Hello again! As mentioned in a previous post, I decided to use Blender to design my table. Blender is not designed to do CAD. It’s more geared toward 3D modeling and animation. Blender is to Maya or 3ds Max what GIMP is to Photoshop. That said, folks are using it to create designs for 3d printing and milling. I used it to create this pendant for my fiancee last Valentine’s day. I had it printed at Shapeways.

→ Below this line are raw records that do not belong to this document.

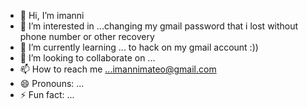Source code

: - 👋 Hi, I’m imanni
- 👀 I’m interested in ...changing my gmail password that i lost without phone number or other recovery 
- 🌱 I’m currently learning ... to hack on my gmail account :))
- 💞️ I’m looking to collaborate on ...
- 📫 How to reach me ...imannimateo@gmail.com
- 😄 Pronouns: ...
- ⚡ Fun fact: ...

<!---
imannimateo/imannimateo is a ✨ special ✨ repository because its `README.md` (this file) appears on your GitHub profile.
You can click the Preview link to take a look at your changes.
--->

I’m not going to get into the basics of Blender here. There are tons of great tutorials out there. Some of my favorites are at Blender Guru and Blender Cookie. I did have a difficult time getting Blender set up to use real world measurements though, so I’ll give a brief explanation of how I finally got it working.

Step 1

Go to the Scene menu and click on the Units drop down. Then click on Metric or Imperial depending on which units you’re working in. Scale of 1.ooo sets the scale to 1 foot in imperial or 1 meter in metric.

Step 2

Hit the ‘N’ key to bring up the Transform Properties menu.  Under ‘Display’, make sure that ‘Grid Floor’ is checked. Set the scale to 1 for meters of feet, 1/12 (.08333) for inches, .01 for centimeters, etc.

Easy, Right?

WRONG!! Say you’re a goofy American like me and you want to use imperial units. You’re Trying to model a leg for your table and you want it to be 12″ tall. You’d hit shift + A to add a plane and ‘e, z, 1′ to extrude the plane along the z axis 1 ft. However, due to an apparent bug, your new leg will be 3.2808 feet tall. This happens to be 1 meter. Therefore if you insist out of national pride, ignorance, or practicality on using imperial units, you must convert your z measurements into meters. For example, if you wanted to extrude a 2′ long leg you’d type ‘e, z, 2*.3048′

Alternatively, you can click the little magnet icon on the bottom of your screen and instead of entering a distance to extrude you can drag your mouse the direction of extrusion and it will snap to the nearest grid line. If you set 1/12 in your grid floor scale window, you’ll be extruding 1″ at a time.

Don’t forget to name the pieces that you model. I found it helped to name the piece its length and orientation, i.e. ’3_ft_vertical’ or ’50_in_horizontal’. This helped later when I went back to add up how much steel I was going to need.